Guest posting on Mommy Hot Spot today. Discussing a few of my favorite topics: social media (and how people react to it), parenting, and booger eating (yes, I said it!)
Read the post here or see below.
Lately I have seen a very unfortunate trend with my Mom friends. I’ve heard it at parties, seen it on Facebook, and even discussed it at book club. Moms are mad, frustrated and upset. And who is this rage directed at?
Mom Bloggers. Or Moggers as my friend likes to call them. People like me.
Apparently women are ticked at the perfect way Mommy bloggers are portraying their lives, and it’s too much pressure to live up to on a daily basis.
“No one’s cupcakes come out that way,” screamed my friend the day she lived out a Pinterest-fail of tie-dyed cupcakes for her daughter’s 7th birthday party. I actually thought they came out pretty good, but clearly not as perfect as the picture she showed me on her iPad.
Another friend vehemently exclaimed the other day: “It’s not like parenting three kids isn’t hard enough, but now all these ‘perfect’ Mom bloggers are out there talking about organic food, no screen time until they turn eighteen, keeping your kids in car seats backwards until they’re nine…enough is enough!”
I get it. I really do. I am one of those moms that is creatively challenged. My youngest out-paced me in the craft world at four years old when she took the glue gun out of my hands to put the feathers on the turkey we were creating for Thanksgiving. I would rather stick pins in my eyes than spend a day scrapbooking, crafting or baking cakes that involve words like fondant. If I judged what kind of mother I was based on this, I would get a big fat F.
And sometimes when I read about the food a blogger creates from scratch every day to feed her nine children or the organic garden a New York City mom cultivated on the roof of her apartment, I feel pangs of guilt for the cheez-its I sent in for group snack (although they did have letters imprinted on them, you know, to make the kids smarter).
But a few years ago, I had a life-changing experience. I met a mom through my daughters’ My Gym classes. She also had twins, but that was where our similarities stopped. She had lost all of her baby weight, had no muffin top, and was constantly pulled together. She had her own successful business she started while breastfeeding her twins for 14 months and teaching them sign language. Because their father was from Montreal, they were already speaking two languages and had travelled extensively by the tender age of three. No joke.
Despite the fact that this mom made me feel like an utter failure, she was very friendly, so we decided to hit the local Chick-fil-A for lunch after class one day. As we chatted while the kids were eating, I looked over at her son who continuously picked his nose, and yes, ate it. Her daughter had a meltdown of epic proportions because she had white milk instead of chocolate. They had to leave early because her son threw his shoe at the back of a stranger’s head. It was not pretty, and she was mortified.
Apparently perfect hair does not make you immune to booger-eating. Because I had lived this scenario myself (several times), I was relieved to see this mom also succumbed to the same issues that I had with my kids. Although the image she projected publicly was much different, at the end of the day, she was as frazzled as I was.
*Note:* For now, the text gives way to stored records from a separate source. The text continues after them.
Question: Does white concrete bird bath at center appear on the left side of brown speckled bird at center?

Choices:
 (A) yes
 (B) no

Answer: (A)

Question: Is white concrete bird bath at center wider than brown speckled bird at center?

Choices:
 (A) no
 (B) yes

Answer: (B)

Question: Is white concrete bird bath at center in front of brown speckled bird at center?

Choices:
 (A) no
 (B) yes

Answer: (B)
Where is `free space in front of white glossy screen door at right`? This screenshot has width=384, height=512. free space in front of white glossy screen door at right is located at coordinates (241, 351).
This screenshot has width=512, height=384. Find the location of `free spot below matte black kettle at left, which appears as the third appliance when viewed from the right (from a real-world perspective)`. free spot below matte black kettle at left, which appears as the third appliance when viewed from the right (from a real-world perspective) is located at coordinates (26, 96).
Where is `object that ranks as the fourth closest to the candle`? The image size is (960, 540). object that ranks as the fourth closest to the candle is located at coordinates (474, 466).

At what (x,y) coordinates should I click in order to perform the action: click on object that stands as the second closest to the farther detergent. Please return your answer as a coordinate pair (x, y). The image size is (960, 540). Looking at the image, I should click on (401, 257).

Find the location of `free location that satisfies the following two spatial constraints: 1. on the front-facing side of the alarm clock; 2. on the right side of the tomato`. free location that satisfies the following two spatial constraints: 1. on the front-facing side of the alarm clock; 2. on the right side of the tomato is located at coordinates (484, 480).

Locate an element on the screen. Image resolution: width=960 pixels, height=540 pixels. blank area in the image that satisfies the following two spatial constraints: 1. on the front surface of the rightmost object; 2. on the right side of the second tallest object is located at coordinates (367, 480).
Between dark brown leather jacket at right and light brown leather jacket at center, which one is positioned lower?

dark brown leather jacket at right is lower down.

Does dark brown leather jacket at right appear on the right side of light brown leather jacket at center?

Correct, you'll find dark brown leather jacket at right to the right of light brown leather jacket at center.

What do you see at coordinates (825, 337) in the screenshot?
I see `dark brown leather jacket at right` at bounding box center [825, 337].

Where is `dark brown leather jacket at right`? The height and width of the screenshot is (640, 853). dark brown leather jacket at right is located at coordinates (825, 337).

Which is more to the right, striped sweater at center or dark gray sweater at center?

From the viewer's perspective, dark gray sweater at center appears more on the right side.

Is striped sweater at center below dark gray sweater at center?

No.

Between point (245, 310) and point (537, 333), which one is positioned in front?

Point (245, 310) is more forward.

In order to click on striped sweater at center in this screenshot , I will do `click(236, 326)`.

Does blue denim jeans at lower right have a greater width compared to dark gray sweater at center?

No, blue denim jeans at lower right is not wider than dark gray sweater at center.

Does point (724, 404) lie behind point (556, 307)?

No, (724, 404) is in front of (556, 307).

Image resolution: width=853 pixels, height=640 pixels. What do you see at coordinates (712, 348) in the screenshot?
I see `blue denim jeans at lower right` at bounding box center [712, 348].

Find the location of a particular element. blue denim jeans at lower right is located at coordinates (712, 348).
It is no different in the blogging world. As bloggers, we project the image we want our readers to see. We carefully choose our words, images and topics that we think our readers will embrace. And although there are the mommy bloggers that believe honesty in parenting is what they want to portray, most of these women are building a brand, and that brand is their carefully-crafted persona.
While it may be hard to believe, most of the moms writing blogs are not doing it to make other moms feel bad; but let’s be honest: how many of you would attempt to try a recipe if the cake looked lopsided? I always equate blogging (and in some cases social media) to publishing your own magazine — an opportunity to share what you are passionate about whether it is clean eating, fitness, crafts, make-up, decorating, or just your kids. They are trying to put their best foot forward to their audience, just as they would showcase their best products in their storefront.
I believe the rage against the mommy bloggers, Pinterest-ers, and perfect Facebook posters is symbolic of what has always been going since the dawn of mommy-hood. So many of us strive for perfection and use other parents as a benchmark for our own self-worth. When we look at others though the lens of resentment, there is no way we can support each other or encourage our kids to treat each other compassionately.
There is no way to parent perfectly, and having a child absolutely guarantees you will be imperfect. It doesn’t matter how many perfect cakes you bake, marathons you run, or crafts you create, your kid still may eat his own booger in front of somebody else.
What can you do to sublimate your rage? Instead of feeling guilt and resentment when going on social media, digest the information and decide what you want to do with it. You may want to embrace having your own chickens for free range eggs or you may go back to buying your egg McMuffin.
Because while some bloggers do try to shame us into thinking that their way is the only way — using fear and judgement — we often forget that we, as readers, have the power in these situations. Bloggers are only as successful as their followers make them. Trust me, I know.
Eleanor Roosevelt once said, “No one can make you feel inferior without your consent.” I think we all need to remind ourselves of this as parents in today’s digital age.